Ce qui inquiète, c’est la quantité de nouveaux joueurs qui arrivent à Los Angeles, mais aussi les caractères imprévisibles que peuvent avoir Michael Beasley, mais aussi Lance StephensonRajon Rondo ou encore JaVale McGee. Cela ne devrait pourtant pas empêcher ces Lakers de trouver une certaine alchimie grâce aux qualités de passes que peuvent présenter Rondo, Ball et James notamment.

« Je ne peux pas dire si ça va fonctionner car pour l’instant on ne s’est pas encore retrouvés tous ensemble, mais ma première pensée est que avec nos qualités de courses et de spacing, cette année va être fun. C’est rare de jouer avec plusieurs gars capables de délivrer 7 passes décisives ou plus par match et nous avons ça ! Je ne serais pas surpris que nous tournions à des chiffres tournant près des 30 passes décisives par match ! J’aime vraiment ça quand le jeu est joué de la bonne façon. Je ne parle pas que de LeBron et de Rondo. Lonzo aime impliquer tout le monde. Lance, quand il est concentré est l’un des meilleurs playmakers de ce jeu. Nous devons juste arriver à jouer ensemble en apprenant les uns des autres et en travaillant dur. » Michael Beasley

Michael Beasley parle de spacing et il est vrai que le ballon pourrait bien circuler du côté du Staples Center l’an prochain. Pourtant, sur le papier, il n’y a que peu de shooteurs à 3-points dans l’effectif des Lakers contrairement à ceux des Warriors et des Rockets qui, l’an dernier, ont dominé la conférence Ouest en misant une grande partie de leur attaque sur les shoots extérieurs.

Dans l’équipe, si vous prenez chaque joueur individuellement, il n’y a personne à qui, par le passé, on a demandé d’avoir un rôle exclusif de shooteur à 3-points. Par exemple, Lance jouait avec Paul George, Rondo jouait avec Ray Allen… LeBron, c’est pareil : il ne va pas attendre derrière la ligne que quelqu’un crée pour lui offrir un shoot. Je ne vais pas dire que l’on peut tous shooter à 50%, mais si vous regardez nos stats, et les miennes particulièrement, nos pourcentages ne sont pas mauvais du tout.
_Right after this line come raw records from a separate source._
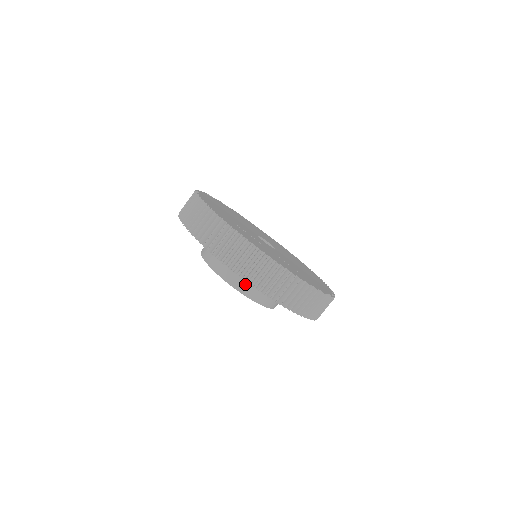
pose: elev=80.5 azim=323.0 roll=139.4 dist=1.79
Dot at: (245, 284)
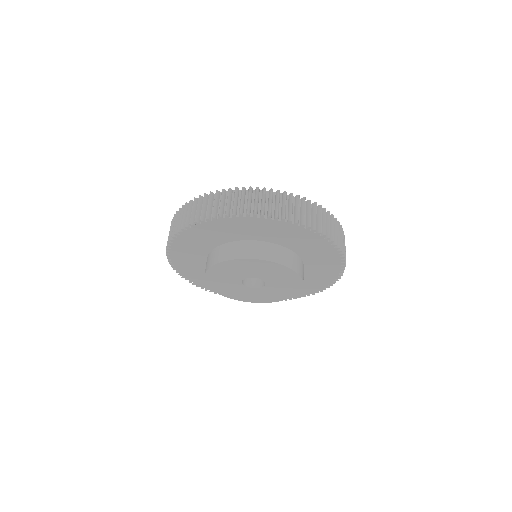
Dot at: (270, 252)
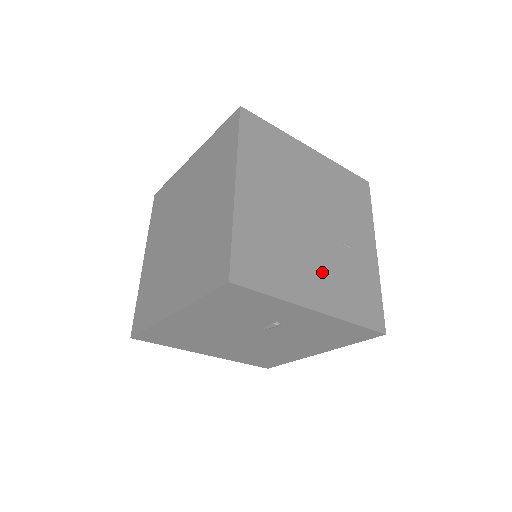
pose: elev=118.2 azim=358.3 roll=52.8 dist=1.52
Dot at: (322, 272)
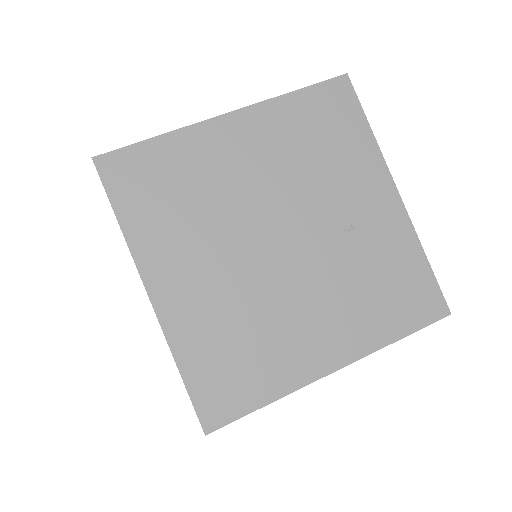
Dot at: (323, 308)
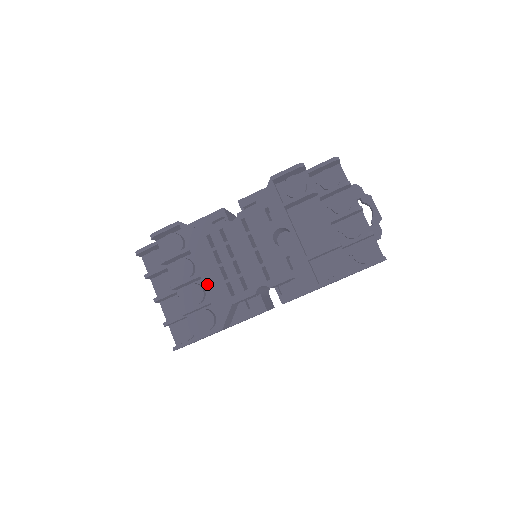
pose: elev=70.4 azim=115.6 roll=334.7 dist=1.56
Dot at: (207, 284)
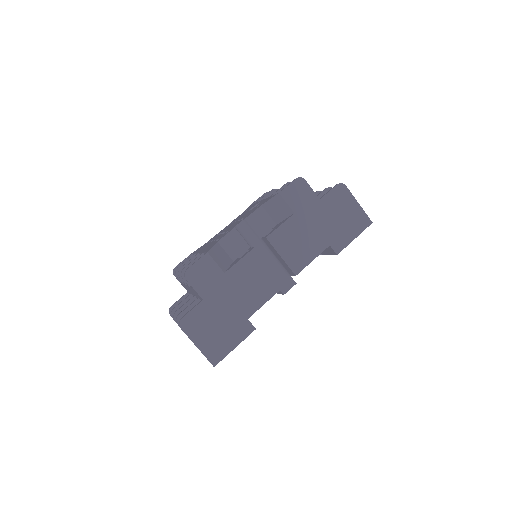
Dot at: occluded
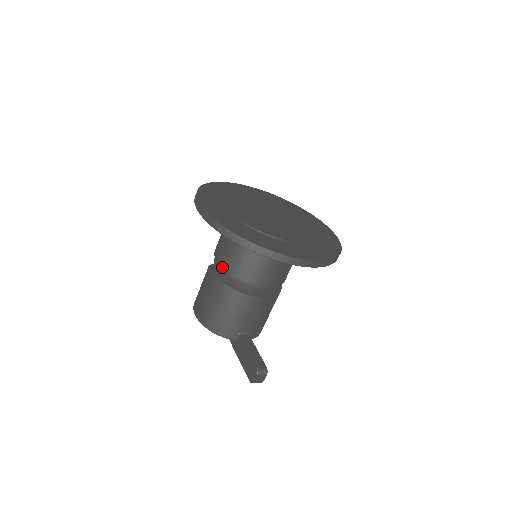
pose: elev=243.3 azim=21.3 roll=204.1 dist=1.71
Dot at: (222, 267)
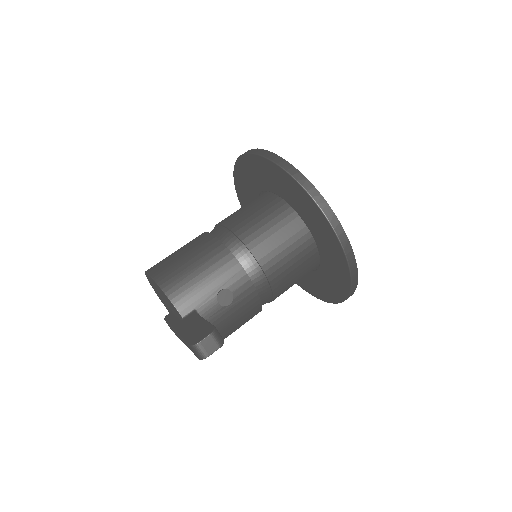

Les miens sont même plutôt bons. Je pense que l’on peut tous être suffisamment intelligents pour jouer au basket de la bonne façon. » Michael Beasley

Jouer au basket de la bonne façon. Ce sont des mots qui reviennent souvent dans la bouche de Michael Beasley. Si les possibilités semblent nombreuses pour Luke Walton, pas sûr qu’elles soient toutes synonymes de succès. Certaines possibilités risquent bien de ressembler à un casse-tête pour le coach des Lakers qui sera ravi d’avoir 82 matchs pour expérimenter. Nous ne doutons pas non plus que LeBron James devrait ajouter un peu de liant à tout cela.

Via Bleacher Report

1 Comment

  1. Pour une fois je suis assez d'accord avec Beasley. Peut-être que Magic/Pelinka font n'importe quoi, mais en attendant de voir les résultats j'aime beaucoup leur intersaison. C'est osé de recruter des créateurs et/ou joueurs de crunch time, surtout quand la mode est aux "3&D" guys (pour le meilleur comme le pire), mais ça pourrait bien être pertinent, qui sait…
    A voir comment Walton va nous coacher tout ça. Et c'est là que j'avoue être moins confiant, vue sa jeunesse. Même si un coach qui grandit en même temps que son équipe ne serait pas totalement inédit.